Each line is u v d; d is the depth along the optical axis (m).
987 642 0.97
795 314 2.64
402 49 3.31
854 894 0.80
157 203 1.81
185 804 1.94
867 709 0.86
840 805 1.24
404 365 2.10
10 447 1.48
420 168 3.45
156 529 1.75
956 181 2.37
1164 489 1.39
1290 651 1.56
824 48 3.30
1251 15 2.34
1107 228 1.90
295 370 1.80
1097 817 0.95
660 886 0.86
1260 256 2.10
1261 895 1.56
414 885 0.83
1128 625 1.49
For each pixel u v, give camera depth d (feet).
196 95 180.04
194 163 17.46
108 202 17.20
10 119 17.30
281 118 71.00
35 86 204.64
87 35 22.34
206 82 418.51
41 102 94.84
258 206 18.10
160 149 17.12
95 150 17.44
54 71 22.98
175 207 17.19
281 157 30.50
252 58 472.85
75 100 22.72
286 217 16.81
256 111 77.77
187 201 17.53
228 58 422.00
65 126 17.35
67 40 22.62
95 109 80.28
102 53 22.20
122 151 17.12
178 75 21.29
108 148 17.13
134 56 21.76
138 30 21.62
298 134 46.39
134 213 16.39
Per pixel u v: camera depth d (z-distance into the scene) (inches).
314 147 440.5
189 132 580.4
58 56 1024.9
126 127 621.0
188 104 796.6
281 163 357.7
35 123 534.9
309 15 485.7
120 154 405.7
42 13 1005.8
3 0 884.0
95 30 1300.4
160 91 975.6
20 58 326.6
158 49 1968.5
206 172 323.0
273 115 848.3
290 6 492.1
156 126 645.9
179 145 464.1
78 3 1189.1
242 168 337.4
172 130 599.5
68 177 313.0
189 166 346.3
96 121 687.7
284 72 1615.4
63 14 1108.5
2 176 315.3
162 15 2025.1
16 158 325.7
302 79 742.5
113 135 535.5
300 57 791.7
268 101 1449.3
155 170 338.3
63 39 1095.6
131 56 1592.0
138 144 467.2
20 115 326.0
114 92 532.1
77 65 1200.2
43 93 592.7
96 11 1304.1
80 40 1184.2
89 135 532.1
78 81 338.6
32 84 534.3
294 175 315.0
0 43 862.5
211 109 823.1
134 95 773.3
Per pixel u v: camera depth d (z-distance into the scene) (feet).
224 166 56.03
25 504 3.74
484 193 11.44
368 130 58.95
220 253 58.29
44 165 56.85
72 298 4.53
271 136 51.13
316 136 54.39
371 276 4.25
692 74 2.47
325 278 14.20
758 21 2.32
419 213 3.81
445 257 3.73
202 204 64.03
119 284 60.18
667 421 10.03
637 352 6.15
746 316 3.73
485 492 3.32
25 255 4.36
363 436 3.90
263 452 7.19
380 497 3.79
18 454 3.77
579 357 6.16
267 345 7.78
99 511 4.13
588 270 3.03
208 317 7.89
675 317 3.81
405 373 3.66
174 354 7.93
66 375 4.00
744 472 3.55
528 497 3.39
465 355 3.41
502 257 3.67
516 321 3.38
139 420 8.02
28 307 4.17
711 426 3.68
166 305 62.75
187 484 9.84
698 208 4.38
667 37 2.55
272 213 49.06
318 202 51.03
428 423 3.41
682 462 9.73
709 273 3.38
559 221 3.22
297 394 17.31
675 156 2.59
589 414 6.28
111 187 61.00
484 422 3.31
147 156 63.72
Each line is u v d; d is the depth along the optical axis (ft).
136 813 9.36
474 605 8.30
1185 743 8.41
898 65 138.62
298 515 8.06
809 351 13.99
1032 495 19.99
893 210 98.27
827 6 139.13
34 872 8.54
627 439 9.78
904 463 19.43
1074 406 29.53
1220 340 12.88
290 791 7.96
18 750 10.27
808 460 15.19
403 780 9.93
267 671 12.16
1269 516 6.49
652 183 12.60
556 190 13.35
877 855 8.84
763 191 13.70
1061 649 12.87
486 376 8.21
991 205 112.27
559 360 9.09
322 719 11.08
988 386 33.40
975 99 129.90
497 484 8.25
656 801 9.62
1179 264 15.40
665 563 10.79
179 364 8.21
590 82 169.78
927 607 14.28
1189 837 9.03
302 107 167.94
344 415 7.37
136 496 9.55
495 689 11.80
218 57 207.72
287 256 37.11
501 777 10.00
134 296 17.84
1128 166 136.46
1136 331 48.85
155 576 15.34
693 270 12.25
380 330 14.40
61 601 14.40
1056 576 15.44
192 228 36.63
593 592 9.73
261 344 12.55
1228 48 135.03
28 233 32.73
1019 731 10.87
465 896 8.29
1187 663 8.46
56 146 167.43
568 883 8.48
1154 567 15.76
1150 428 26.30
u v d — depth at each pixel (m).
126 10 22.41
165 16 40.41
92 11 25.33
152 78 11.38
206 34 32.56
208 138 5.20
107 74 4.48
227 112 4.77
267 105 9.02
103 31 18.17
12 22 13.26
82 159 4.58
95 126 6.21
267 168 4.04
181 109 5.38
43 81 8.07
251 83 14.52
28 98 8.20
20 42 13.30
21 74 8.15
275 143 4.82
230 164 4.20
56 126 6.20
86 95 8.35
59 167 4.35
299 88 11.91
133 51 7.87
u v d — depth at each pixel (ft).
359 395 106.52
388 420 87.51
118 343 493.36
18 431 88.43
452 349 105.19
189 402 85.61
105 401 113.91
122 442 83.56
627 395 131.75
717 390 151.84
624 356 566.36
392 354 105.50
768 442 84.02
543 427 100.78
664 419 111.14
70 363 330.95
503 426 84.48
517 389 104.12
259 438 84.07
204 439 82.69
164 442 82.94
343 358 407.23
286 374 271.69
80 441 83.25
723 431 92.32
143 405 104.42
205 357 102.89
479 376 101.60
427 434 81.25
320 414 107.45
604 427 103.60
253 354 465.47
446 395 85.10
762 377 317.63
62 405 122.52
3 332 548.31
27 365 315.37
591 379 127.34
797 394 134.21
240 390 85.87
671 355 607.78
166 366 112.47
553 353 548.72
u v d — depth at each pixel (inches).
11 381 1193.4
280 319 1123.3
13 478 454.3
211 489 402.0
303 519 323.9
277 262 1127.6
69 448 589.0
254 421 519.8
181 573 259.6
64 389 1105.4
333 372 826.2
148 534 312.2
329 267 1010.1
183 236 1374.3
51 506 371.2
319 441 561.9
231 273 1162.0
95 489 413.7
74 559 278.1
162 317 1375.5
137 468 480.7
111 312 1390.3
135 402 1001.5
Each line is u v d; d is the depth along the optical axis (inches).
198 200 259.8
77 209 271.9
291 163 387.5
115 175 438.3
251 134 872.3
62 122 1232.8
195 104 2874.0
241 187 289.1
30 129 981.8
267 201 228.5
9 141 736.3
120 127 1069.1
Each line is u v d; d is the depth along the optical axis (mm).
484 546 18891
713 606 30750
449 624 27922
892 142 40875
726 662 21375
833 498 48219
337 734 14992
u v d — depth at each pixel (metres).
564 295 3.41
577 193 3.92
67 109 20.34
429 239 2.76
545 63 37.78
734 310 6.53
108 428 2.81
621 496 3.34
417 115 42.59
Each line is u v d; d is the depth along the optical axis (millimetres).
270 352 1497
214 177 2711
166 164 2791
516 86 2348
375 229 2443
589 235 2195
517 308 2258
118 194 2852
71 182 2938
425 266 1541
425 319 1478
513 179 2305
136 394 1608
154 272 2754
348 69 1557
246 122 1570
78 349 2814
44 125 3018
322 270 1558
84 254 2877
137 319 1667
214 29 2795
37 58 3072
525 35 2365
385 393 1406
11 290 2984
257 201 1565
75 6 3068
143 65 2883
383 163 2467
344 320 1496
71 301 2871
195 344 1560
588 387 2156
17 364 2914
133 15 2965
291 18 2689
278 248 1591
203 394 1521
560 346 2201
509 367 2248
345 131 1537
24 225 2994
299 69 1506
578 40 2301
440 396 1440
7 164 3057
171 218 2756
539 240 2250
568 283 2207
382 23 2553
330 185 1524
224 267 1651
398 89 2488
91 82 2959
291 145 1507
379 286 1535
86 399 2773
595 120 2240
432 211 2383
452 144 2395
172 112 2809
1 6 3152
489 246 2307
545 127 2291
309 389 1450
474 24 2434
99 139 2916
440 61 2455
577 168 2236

———

▶ WHAT YOU SHOULD DO:
After locating the line holding "325 278 14.20" above, output exactly that line and every line after it through the line holding "559 360 9.09". Include nothing else.

▶ ANSWER FOR THIS EXERCISE:
325 278 14.20
758 21 2.32
419 213 3.81
445 257 3.73
202 204 64.03
119 284 60.18
667 421 10.03
637 352 6.15
746 316 3.73
485 492 3.32
25 255 4.36
363 436 3.90
263 452 7.19
380 497 3.79
18 454 3.77
579 357 6.16
267 345 7.78
99 511 4.13
588 270 3.03
208 317 7.89
675 317 3.81
405 373 3.66
174 354 7.93
66 375 4.00
744 472 3.55
528 497 3.39
465 355 3.41
502 257 3.67
516 321 3.38
139 420 8.02
28 307 4.17
711 426 3.68
166 305 62.75
187 484 9.84
698 208 4.38
667 37 2.55
272 213 49.06
318 202 51.03
428 423 3.41
682 462 9.73
709 273 3.38
559 221 3.22
297 394 17.31
675 156 2.59
589 414 6.28
111 187 61.00
484 422 3.31
147 156 63.72
Each line is u v d; d is the depth along the optical axis (ft).
136 813 9.36
474 605 8.30
1185 743 8.41
898 65 138.62
298 515 8.06
809 351 13.99
1032 495 19.99
893 210 98.27
827 6 139.13
34 872 8.54
627 439 9.78
904 463 19.43
1074 406 29.53
1220 340 12.88
290 791 7.96
18 750 10.27
808 460 15.19
403 780 9.93
267 671 12.16
1269 516 6.49
652 183 12.60
556 190 13.35
877 855 8.84
763 191 13.70
1061 649 12.87
486 376 8.21
991 205 112.27
559 360 9.09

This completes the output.